“I’ve been married for 17 years and I just want to feel something again. I want to be in love again, like when we first met.”
A client voiced that to me recently in a session, and it’s something I hear daily in my work with clients. If we’re totally honest about it, I think that most married couples experience similar feelings at some point. To be in love is an amazing feeling with all the positive messages we get: “You are so good looking”; “I just want to spend all my time with you.” Those messages stir up emotions and brain chemistry that can be euphoric. These are the feelings that draw us into the relationship. But the truth is, these feelings don’t last forever. In fact, if you want those euphoric feelings to continue you have to either be a compulsive dater or have multiple extramarital affairs—and both of those options come at an extremely high price: guilt, shame, and the pain that can be caused to others, particularly when there’s a marriage partner and kids.

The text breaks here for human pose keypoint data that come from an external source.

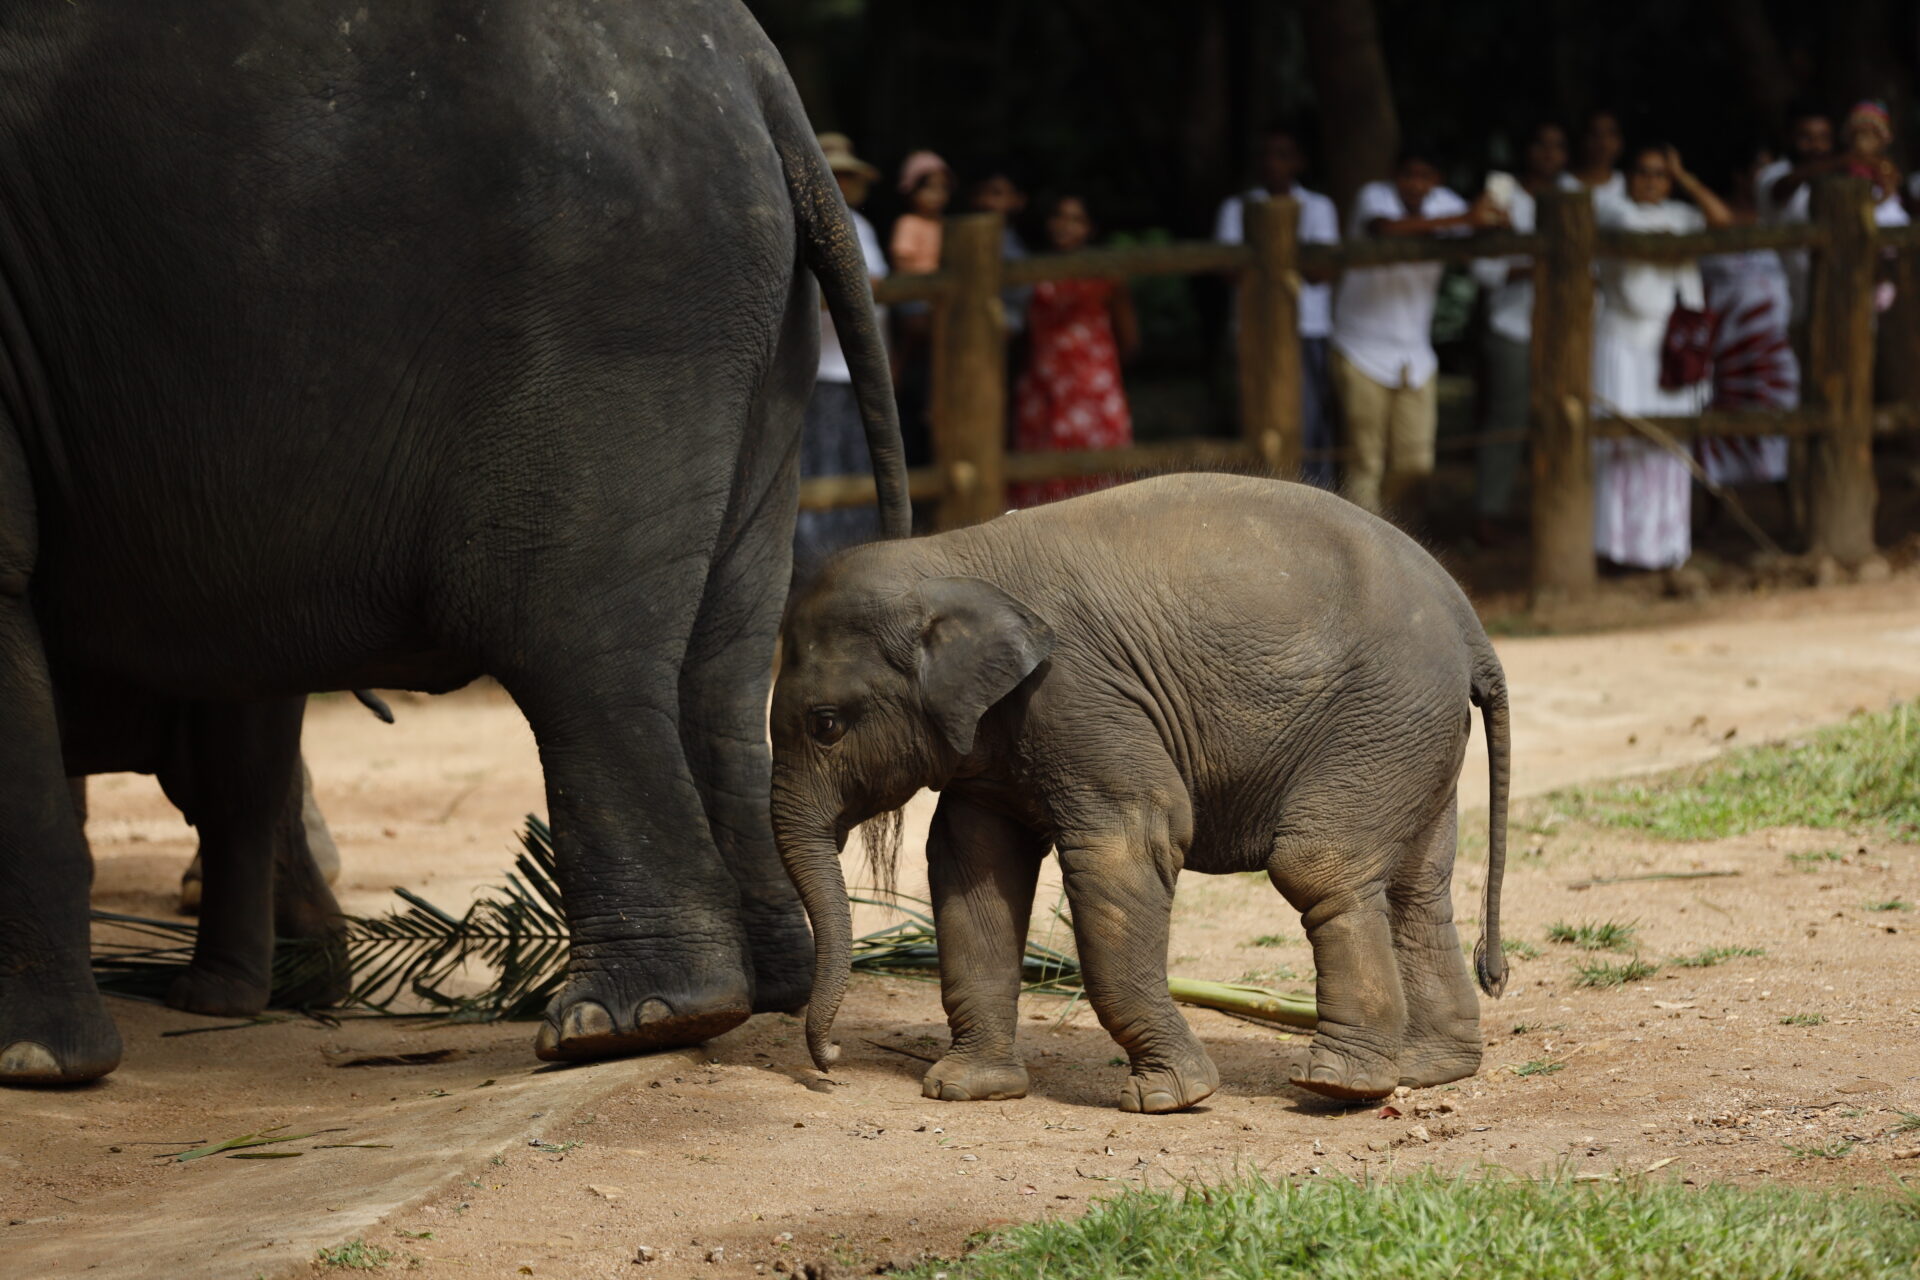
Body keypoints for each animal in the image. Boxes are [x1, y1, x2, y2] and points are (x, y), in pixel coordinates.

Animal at [0, 0, 906, 1090]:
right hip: (763, 346)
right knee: (722, 668)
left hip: (618, 312)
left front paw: (32, 1062)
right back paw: (767, 988)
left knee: (576, 655)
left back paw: (626, 1023)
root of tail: (764, 80)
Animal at [771, 470, 1505, 1113]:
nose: (832, 1060)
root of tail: (1468, 620)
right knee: (1418, 887)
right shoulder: (992, 743)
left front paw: (1171, 1099)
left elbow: (1130, 843)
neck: (948, 554)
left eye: (826, 725)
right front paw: (966, 1090)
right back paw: (1428, 1070)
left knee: (1319, 866)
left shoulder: (1081, 694)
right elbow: (971, 866)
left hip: (1385, 714)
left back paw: (1340, 1087)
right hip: (1417, 736)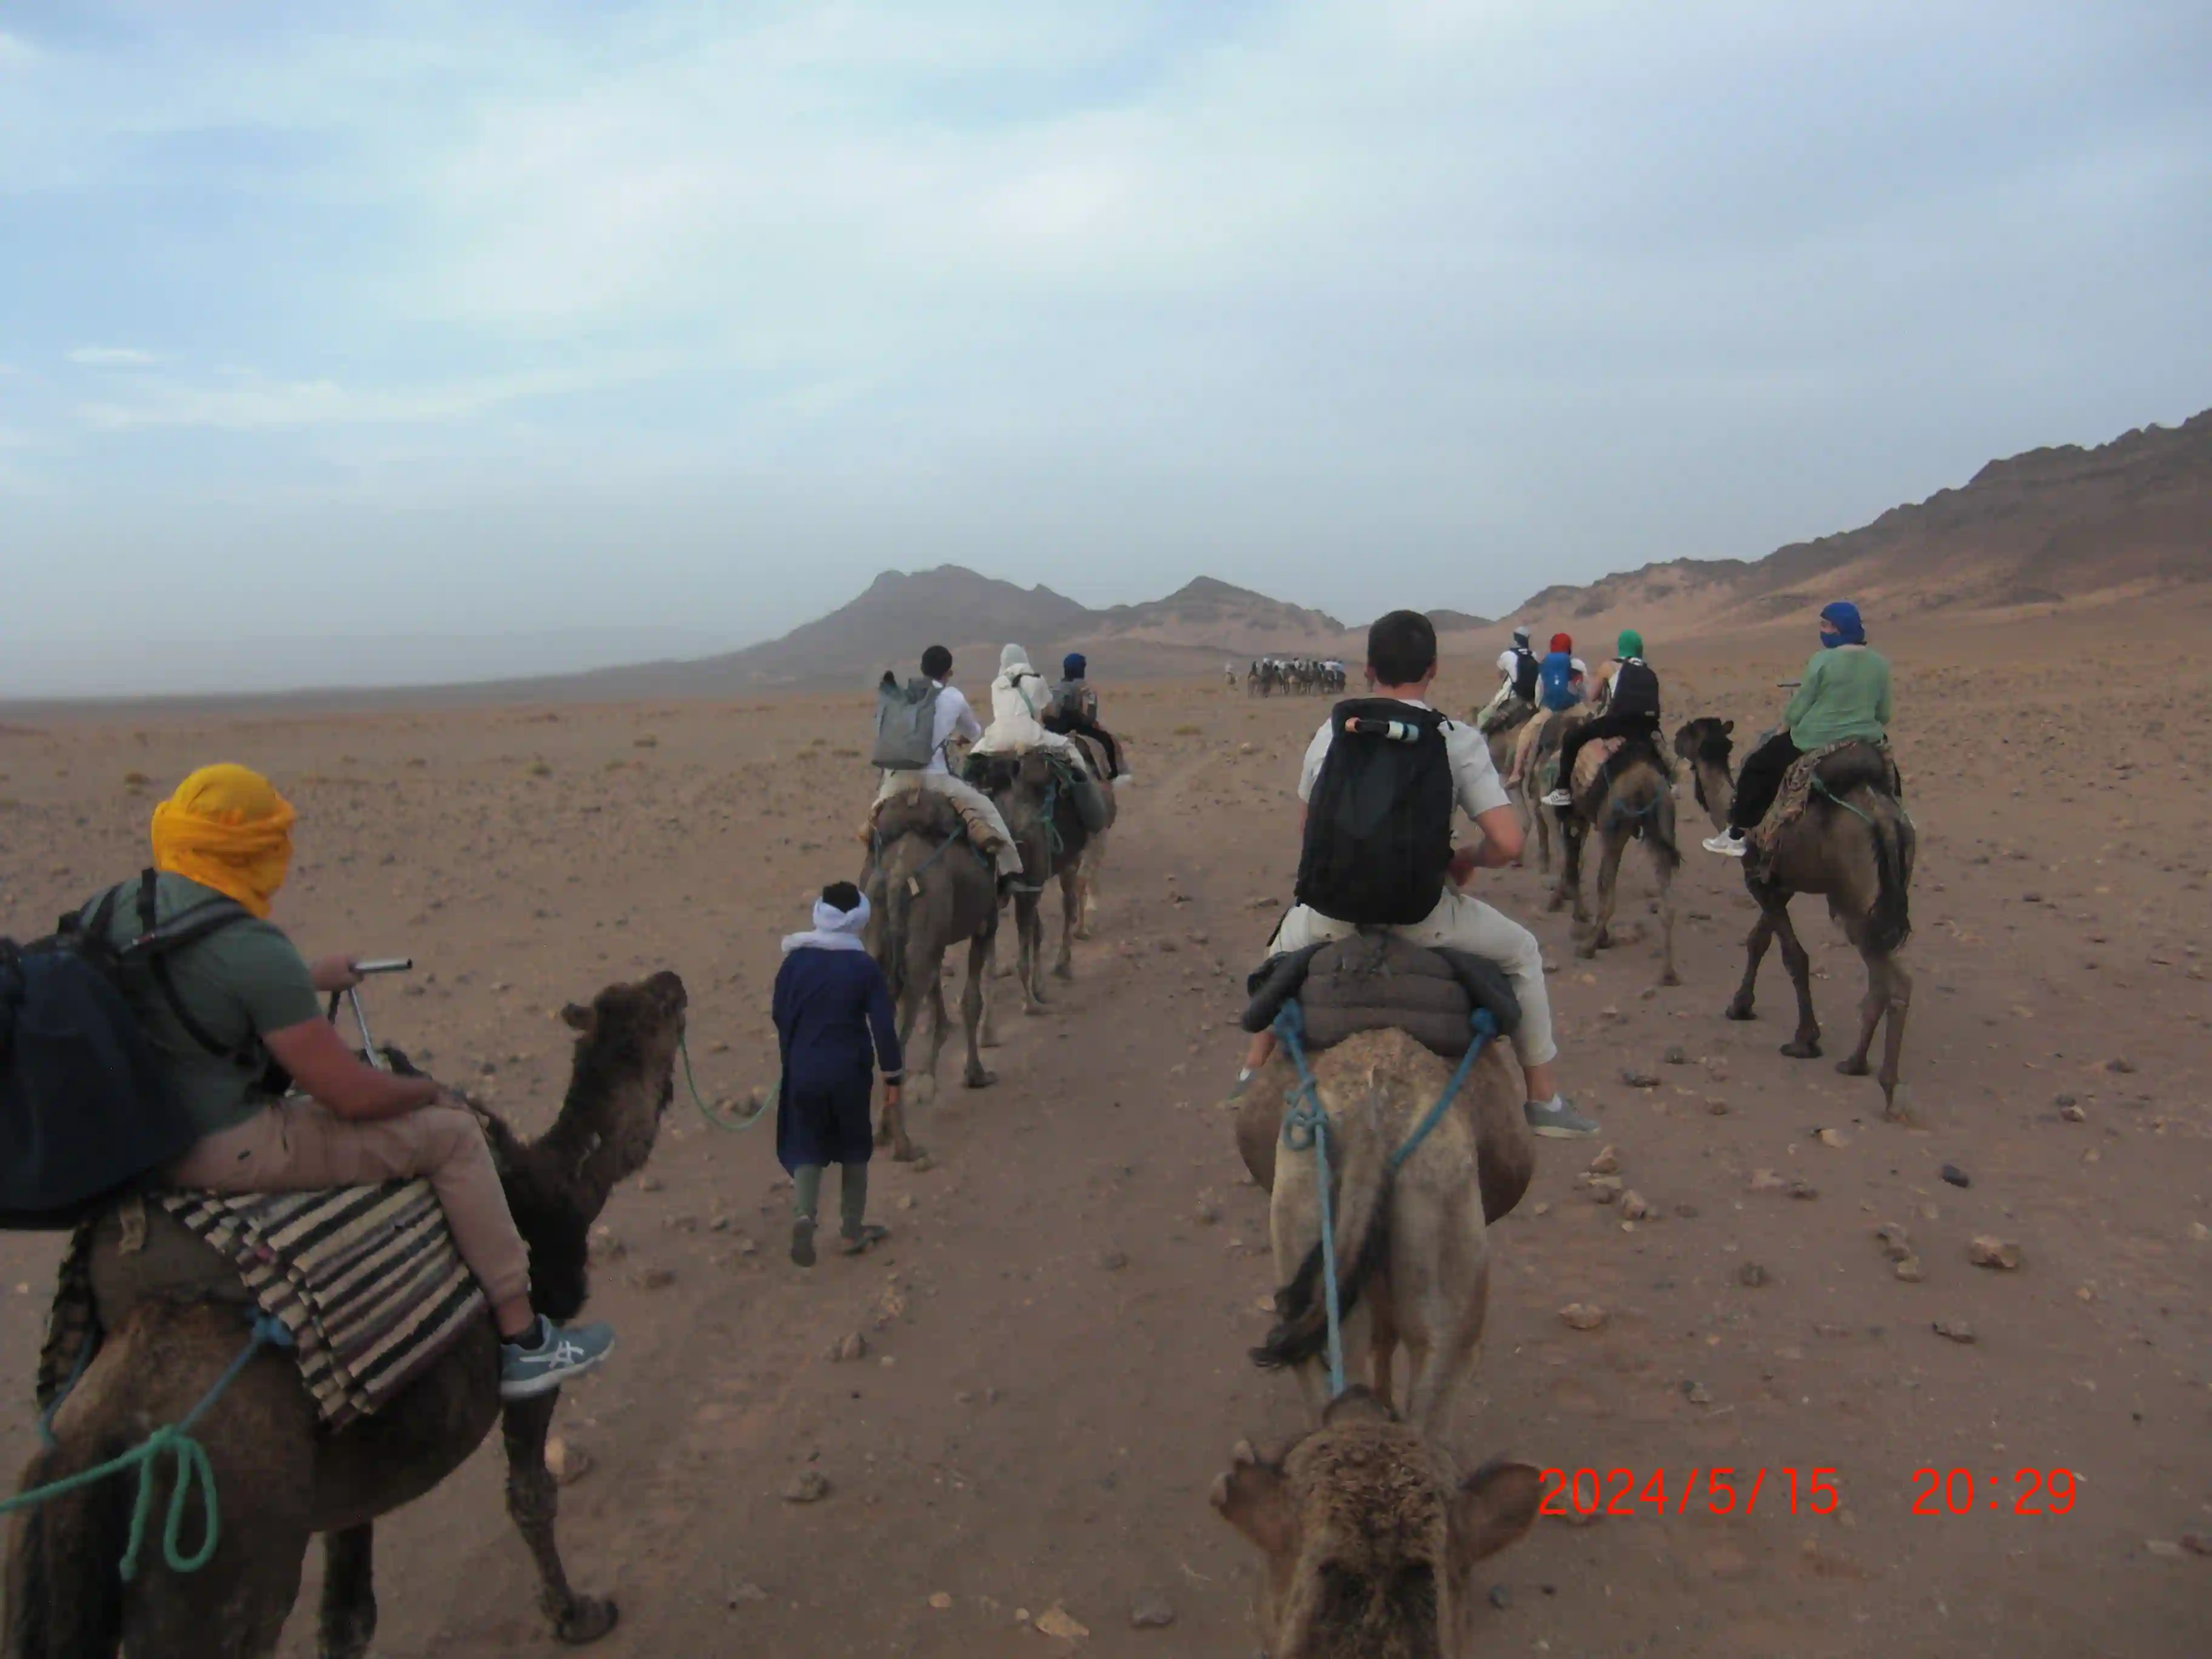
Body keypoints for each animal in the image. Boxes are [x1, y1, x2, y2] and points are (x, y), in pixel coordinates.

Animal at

Marriage can be challenging, with all the pressures of financial matters and parenting, conflicts, and dealing with the various issues that both partners bring to the marriage. After that initial honeymoon stage of our marriage, which generally lasts between six months and three years, we begin to deal with the real person we married—a person who has many good qualities, but also has opinions, perspectives and attributes we wish we could change. As a result, over time we can grow numb or distant in the relationship. If this feeling goes on for years, hopelessness can set in, and only through a lot of hard work can we get to a better place. But it is possible to either avoid this difficult road or change course.
In order not to be dependent on past early stages of love—and constantly seek those euphoric feelings—we have to be willing to mature and grow into the next stage of love. This is where Reciprocal Rhythm® comes into play, which is one of the main tenets of the Auxano Approach®. Reciprocal Rhythm® seeks to allow love to teach us not to be self-serving and self-centered. Mature Love calls us to focus on what we can GIVE and not what we can GET. We shift from a mindset of entitlement to a mindset of giving. In most cases, when we decide to live this way in our marriage something similar happens in our spouse, and they begin to respond by doing the same. When this happens, Reciprocal Rhythm® is at work, and as a result, something happens inside of us: feelings of fulfillment and satisfaction take over and emptiness and loneliness start to decrease.
I invite you to pay attention to the way you love over the next week. Do you GIVE or do you focus on what you can GET? If you notice that you focus on getting, I encourage you to then make a choice to love differently by being intentional about giving. There are many practical ways to do this, such as being intentional about initiating a conversation with your spouse, reading a marriage book together, writing your spouse a note that expresses what you value about him or her, or simply doing an act of kindness for your partner.